* **Task directions**:
When you find the word "fruit" in a line of the entries, please copy the whole line.
⟨
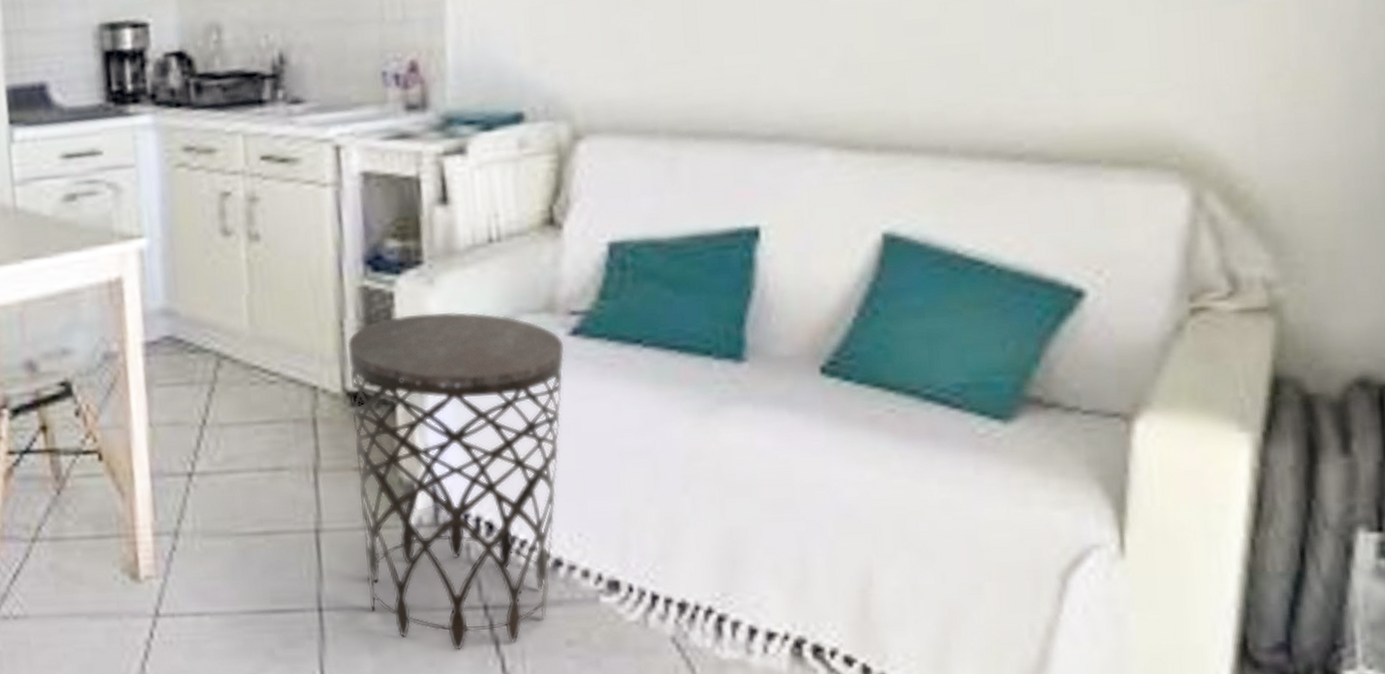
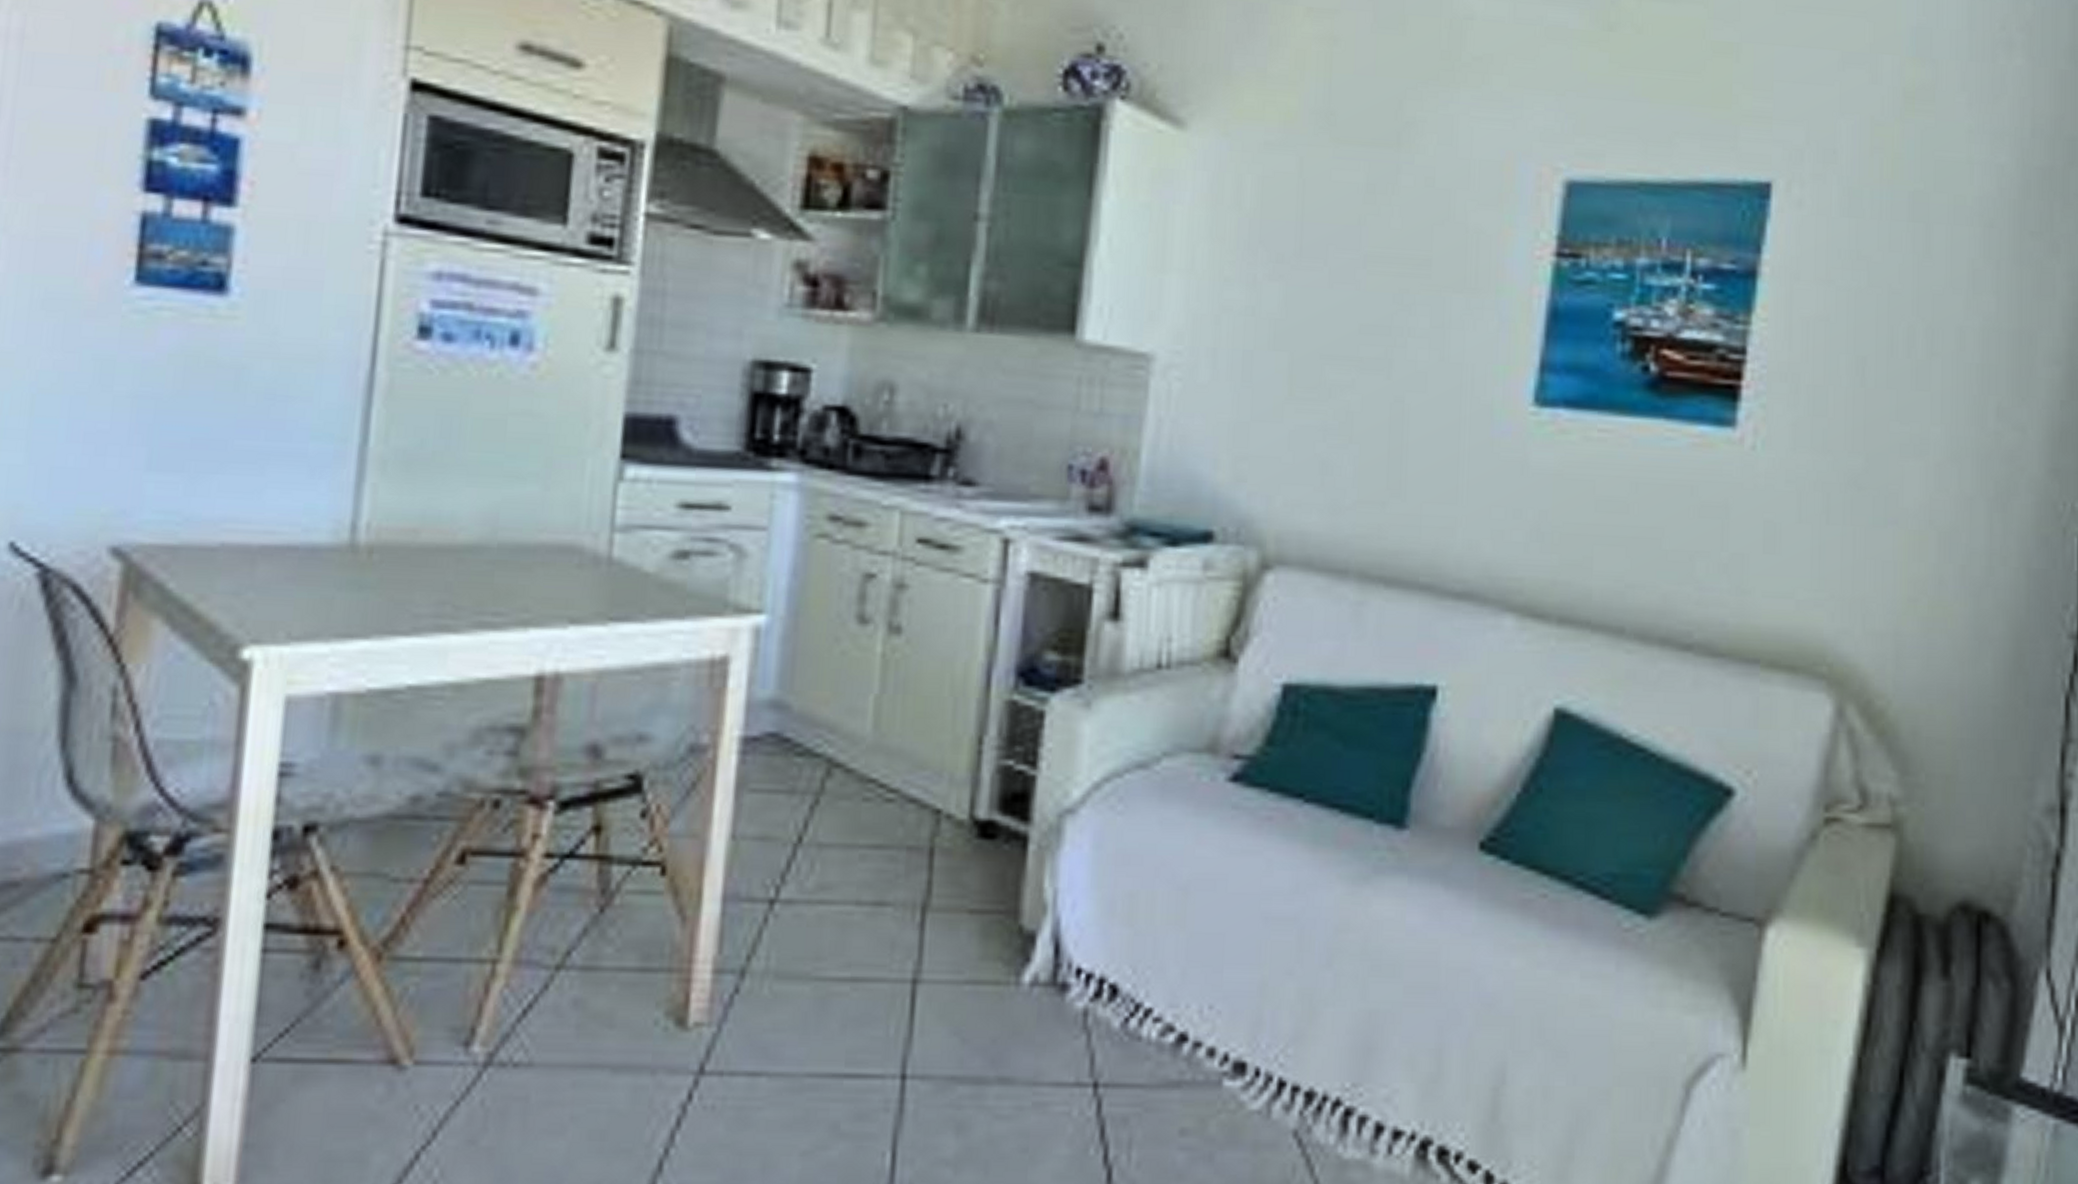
side table: present [347,311,565,651] -> none [962,738,1223,1135]

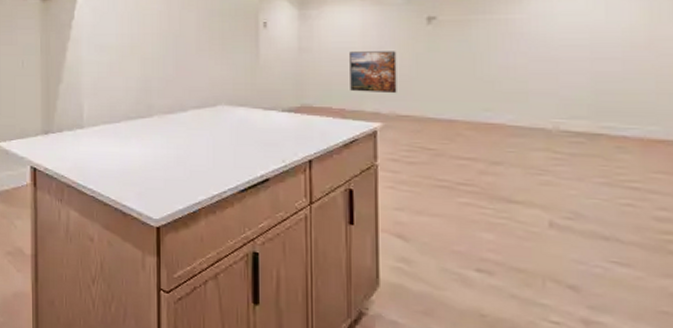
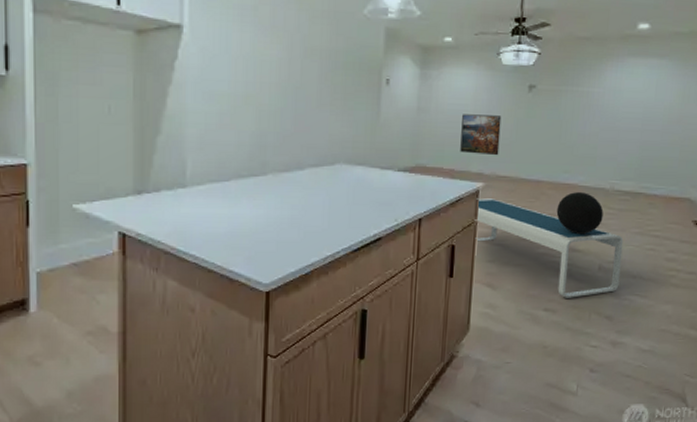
coffee table: none [374,139,584,259] -> present [475,198,624,298]
decorative sphere: none [479,133,547,182] -> present [556,192,604,234]

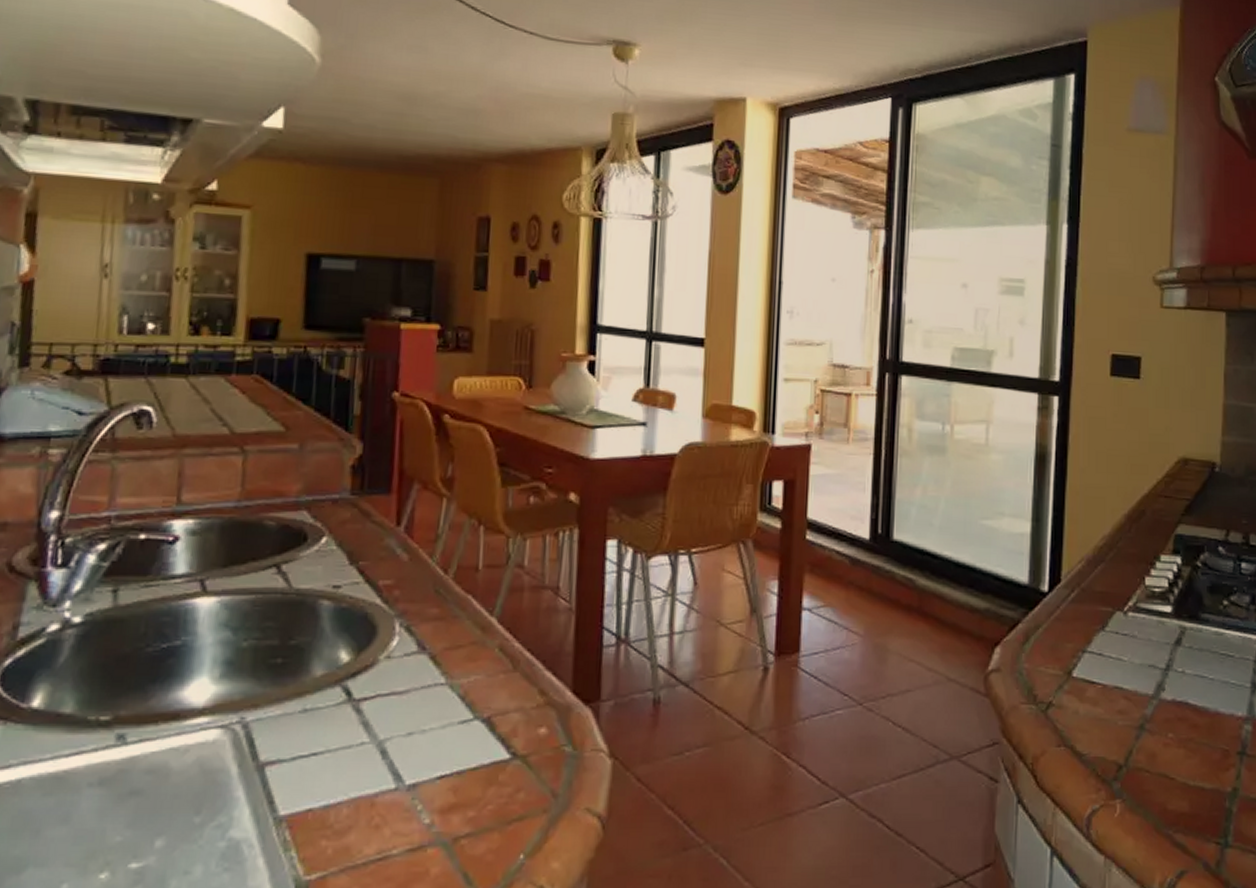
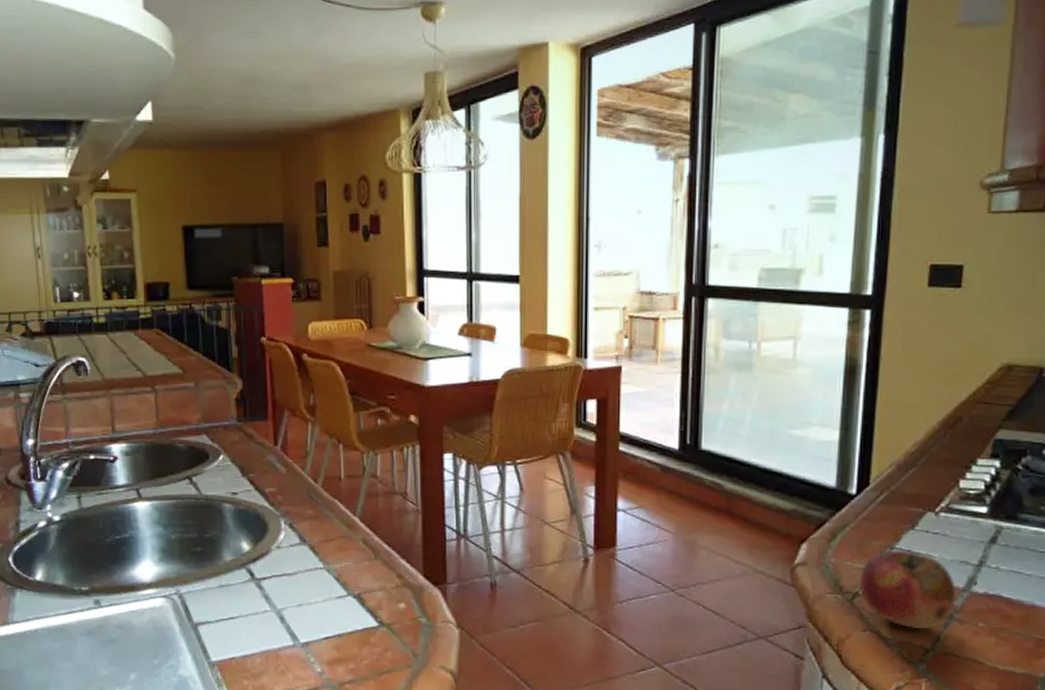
fruit: none [1052,653,1147,743] -> present [859,549,957,630]

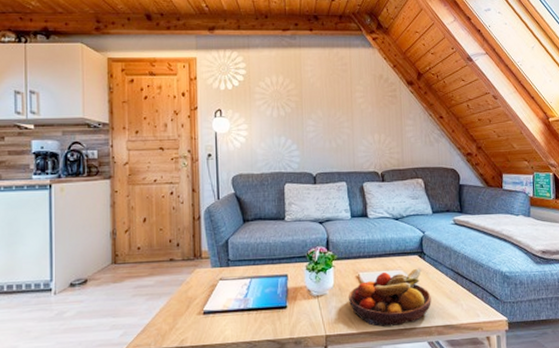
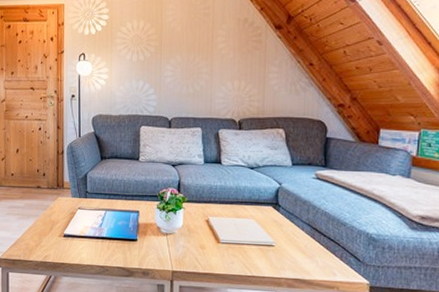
fruit bowl: present [348,268,431,328] -> none [196,218,283,273]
⟩
* **Exercise answer**:
fruit: none [1052,653,1147,743] -> present [859,549,957,630]
fruit bowl: present [348,268,431,328] -> none [196,218,283,273]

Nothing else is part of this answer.